The included modifiers are invaluable here. As I just mentioned – and as illustrated in the photo at the top very top of this review – My key light uses the silicone soft cover and the rim light has the grid attached, which makes for an effective little setup for small items, especially if you’re limited on space. The soft cover turns each of those individual LEDs into a large cohesive light source, and the grid helps to prevent the rim light from flaring back into the camera or spilling into parts of the scene I don’t want it to. This spill control is pretty much essential when you’re using RGB colours for your rim.
This two-light setup works really well for small characters and products as the Tree Frog becomes a large light source. Compared to the size of the Deadpool model below, for example, if he were scaled up to human size, these would be the equivalent of about 6’x4′ softboxes.
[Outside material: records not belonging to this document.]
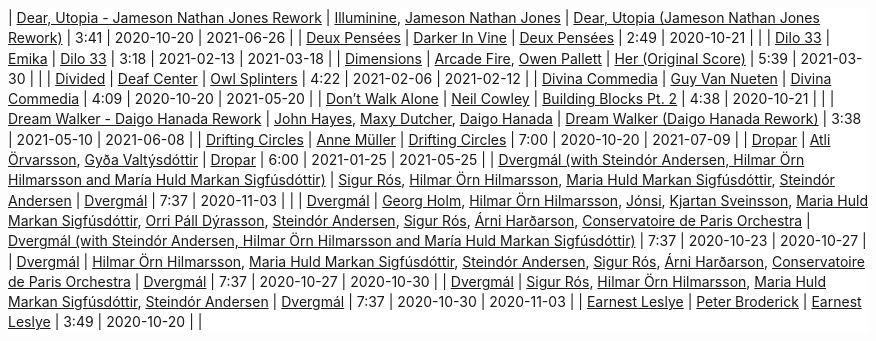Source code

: | [Dear, Utopia - Jameson Nathan Jones Rework](https://open.spotify.com/track/4DDtvtAqHwTchhBthZIPcO) | [Illuminine](https://open.spotify.com/artist/2JgcaYYHEGDqrKKJzuVda5), [Jameson Nathan Jones](https://open.spotify.com/artist/3elvqJwCi7gKIbXv4WOyCr) | [Dear, Utopia (Jameson Nathan Jones Rework)](https://open.spotify.com/album/25noccA6V1reADvLJZUKb6) | 3:41 | 2020-10-20 | 2021-06-26 |
| [Deux Pensées](https://open.spotify.com/track/4jgazYikKO5Xhctuhc0snS) | [Darker In Vine](https://open.spotify.com/artist/58jh9fSzagZAZLbetSDIIg) | [Deux Pensées](https://open.spotify.com/album/25AWPRVmAbWIiGe7pIm9xA) | 2:49 | 2020-10-21 |  |
| [Dilo 33](https://open.spotify.com/track/33W8Y0phMRh83gYfWDWGey) | [Emika](https://open.spotify.com/artist/50Gx1SNB4vH2V7peIiYD4S) | [Dilo 33](https://open.spotify.com/album/1q0j386pOYycBYSjTcBWh6) | 3:18 | 2021-02-13 | 2021-03-18 |
| [Dimensions](https://open.spotify.com/track/1F3pzdYyCJlnQoCM9gFzaU) | [Arcade Fire](https://open.spotify.com/artist/3kjuyTCjPG1WMFCiyc5IuB), [Owen Pallett](https://open.spotify.com/artist/77Rj6PHmQJFb8nbSH62y68) | [Her (Original Score)](https://open.spotify.com/album/7xBJ2XXlDFfACXAnOE86t8) | 5:39 | 2021-03-30 |  |
| [Divided](https://open.spotify.com/track/7Kz3cJFlZfhGvyD1KZZmX0) | [Deaf Center](https://open.spotify.com/artist/0GQJRlsTD8irKEDcClYiiA) | [Owl Splinters](https://open.spotify.com/album/0UCWmdeObrNjjW92mA6bRn) | 4:22 | 2021-02-06 | 2021-02-12 |
| [Divina Commedia](https://open.spotify.com/track/1T9BlgfSGLqbCi7hdM3n7Z) | [Guy Van Nueten](https://open.spotify.com/artist/6LQRyga459hm5w9HCzARFu) | [Divina Commedia](https://open.spotify.com/album/2sRXDk9hzrA0spAHETuO4I) | 4:09 | 2020-10-20 | 2021-05-20 |
| [Don’t Walk Alone](https://open.spotify.com/track/1h91XWq9tdjGGPZLUX0sss) | [Neil Cowley](https://open.spotify.com/artist/3jrpFxybBbCCh7EGCXMfdB) | [Building Blocks Pt. 2](https://open.spotify.com/album/0Sye4Hp6UMJfMrAqsNlZg1) | 4:38 | 2020-10-21 |  |
| [Dream Walker - Daigo Hanada Rework](https://open.spotify.com/track/7h6m35Qe729LBjo09X8FXG) | [John Hayes](https://open.spotify.com/artist/7o2FMy3ZI4GssMyY8ELHGt), [Maxy Dutcher](https://open.spotify.com/artist/2zUPf8Btzm9ro7vM35THTf), [Daigo Hanada](https://open.spotify.com/artist/7kxdoQTibsQW5pOim1p2i3) | [Dream Walker (Daigo Hanada Rework)](https://open.spotify.com/album/2sVlsdKQCshFCxBzUaBjQZ) | 3:38 | 2021-05-10 | 2021-06-08 |
| [Drifting Circles](https://open.spotify.com/track/456R4K85K04qITDh2vagal) | [Anne Müller](https://open.spotify.com/artist/5sn5Gi5tH5ozpL8C3Y1uWl) | [Drifting Circles](https://open.spotify.com/album/3V81X62zd5WYssTQHoI4tW) | 7:00 | 2020-10-20 | 2021-07-09 |
| [Dropar](https://open.spotify.com/track/2THglvTPmrgDMz6SgY5oFi) | [Atli Örvarsson](https://open.spotify.com/artist/2fqgzLpPOMc7GMw9qcOfQT), [Gyða Valtýsdóttir](https://open.spotify.com/artist/35tWzCzjzv7skImbSeb2hc) | [Dropar](https://open.spotify.com/album/4A4b0gon2rzt9z7PWc5cWv) | 6:00 | 2021-01-25 | 2021-05-25 |
| [Dvergmál (with Steindór Andersen, Hilmar Örn Hilmarsson and María Huld Markan Sigfúsdóttir)](https://open.spotify.com/track/0ziXftS3A7jAVobpKVKwg9) | [Sigur Rós](https://open.spotify.com/artist/6UUrUCIZtQeOf8tC0WuzRy), [Hilmar Örn Hilmarsson](https://open.spotify.com/artist/3p5cqyRrl8N8aYx2yMKBB1), [Maria Huld Markan Sigfúsdóttir](https://open.spotify.com/artist/5av1vXlTFqanXU3g9k4tlQ), [Steindór Andersen](https://open.spotify.com/artist/1q1JhA8NmMYJhIPHKtlFwg) | [Dvergmál](https://open.spotify.com/album/3sEsQzwdu8GATbacKJfDBw) | 7:37 | 2020-11-03 |  |
| [Dvergmál](https://open.spotify.com/track/0ziXftS3A7jAVobpKVKwg9) | [Georg Holm](https://open.spotify.com/artist/4OU61rumTw5SE0j6mSbxI9), [Hilmar Örn Hilmarsson](https://open.spotify.com/artist/3p5cqyRrl8N8aYx2yMKBB1), [Jónsi](https://open.spotify.com/artist/3khg8RDB6nMuw34w1IHS6Y), [Kjartan Sveinsson](https://open.spotify.com/artist/1yNnmCrLBExyTTvdYKy1bb), [Maria Huld Markan Sigfúsdóttir](https://open.spotify.com/artist/5av1vXlTFqanXU3g9k4tlQ), [Orri Páll Dýrasson](https://open.spotify.com/artist/3yrO9Wz5GbX21f8dlm43cJ), [Steindór Andersen](https://open.spotify.com/artist/1q1JhA8NmMYJhIPHKtlFwg), [Sigur Rós](https://open.spotify.com/artist/6UUrUCIZtQeOf8tC0WuzRy), [Árni Harðarson](https://open.spotify.com/artist/1errc7HjsgC4wBasPPrB1a), [Conservatoire de Paris Orchestra](https://open.spotify.com/artist/5GlIjqM5CPN8nnix9fRvWB) | [Dvergmál (with Steindór Andersen, Hilmar Örn Hilmarsson and María Huld Markan Sigfúsdóttir)](https://open.spotify.com/album/3sEsQzwdu8GATbacKJfDBw) | 7:37 | 2020-10-23 | 2020-10-27 |
| [Dvergmál](https://open.spotify.com/track/0ziXftS3A7jAVobpKVKwg9) | [Hilmar Örn Hilmarsson](https://open.spotify.com/artist/3p5cqyRrl8N8aYx2yMKBB1), [Maria Huld Markan Sigfúsdóttir](https://open.spotify.com/artist/5av1vXlTFqanXU3g9k4tlQ), [Steindór Andersen](https://open.spotify.com/artist/1q1JhA8NmMYJhIPHKtlFwg), [Sigur Rós](https://open.spotify.com/artist/6UUrUCIZtQeOf8tC0WuzRy), [Árni Harðarson](https://open.spotify.com/artist/1errc7HjsgC4wBasPPrB1a), [Conservatoire de Paris Orchestra](https://open.spotify.com/artist/5GlIjqM5CPN8nnix9fRvWB) | [Dvergmál](https://open.spotify.com/album/3sEsQzwdu8GATbacKJfDBw) | 7:37 | 2020-10-27 | 2020-10-30 |
| [Dvergmál](https://open.spotify.com/track/0ziXftS3A7jAVobpKVKwg9) | [Sigur Rós](https://open.spotify.com/artist/6UUrUCIZtQeOf8tC0WuzRy), [Hilmar Örn Hilmarsson](https://open.spotify.com/artist/3p5cqyRrl8N8aYx2yMKBB1), [Maria Huld Markan Sigfúsdóttir](https://open.spotify.com/artist/5av1vXlTFqanXU3g9k4tlQ), [Steindór Andersen](https://open.spotify.com/artist/1q1JhA8NmMYJhIPHKtlFwg) | [Dvergmál](https://open.spotify.com/album/3sEsQzwdu8GATbacKJfDBw) | 7:37 | 2020-10-30 | 2020-11-03 |
| [Earnest Leslye](https://open.spotify.com/track/0jvRgeODIdcvsr1X9AeKSD) | [Peter Broderick](https://open.spotify.com/artist/3haVJx9TUcufYl1rPyH0iv) | [Earnest Leslye](https://open.spotify.com/album/5srfaoIk7kp5n2anvqsWo3) | 3:49 | 2020-10-20 |  |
And for the sword-wielding ninja at the bottom of this review, they’re more like 12’x6′ softboxes.
The DigitalFoto Tree Frog has impressed me, not only with its capabilities but with the included extras, too. I’ve owned a few small pocket LED lights, and most don’t come with the array of accessories included here. Maybe you’ll get a little ball head or bracket for mounting it to your camera, but that’s usually it. Here, you get pretty much everything you need to get up and running included in the box.
But, despite the soft large-light look they offer on small items like these 3D printed models, the Tree Frog is a small light source. And while the specs for the light are quite respectable for its small size, you’re not going to be lighting up entire sets with this thing. But if you need a small light for filming a spoken piece to camera, shooting small products or macro, it’s a wonderful light. Likewise, if you want to add a bit of fill, specular highlights, throw a little light in a dark corner, simulate the effect of a TV screen shining back at your subject, or have need of the other effects the Tree Frog offers, then it stands up to its task very well.
And given my use for the Tree Frog lights that I have – which is mostly small items and macro – it’s been an invaluable weapon in my arsenal, allowing me to get a lot of different lighting options in a small space very quickly. It makes an ideal compact soft (for small stuff) light with a lot of versatility for products and other similarly sized items that you might wish to photograph.
The only downside to the Tree Frog for me, it’s that magnet. It’s just not very strong at all. To the point where they might as well not even bother including it in the unit to reduce the weight or free up some space for a larger battery or something. Maybe I got unlucky but the magnets on mine are pretty much useless.
Other than that, though, I really can’t fault these. The Tree Frog has become one of my most used small LED lights due to its versatility and brightness. The inclusion of the silicone grid and soft cover are greatly appreciated and things not often found with similar small lights. And the fact that it’ll run off external power indefinitely while it’s charging is a huge bonus for things like live streaming.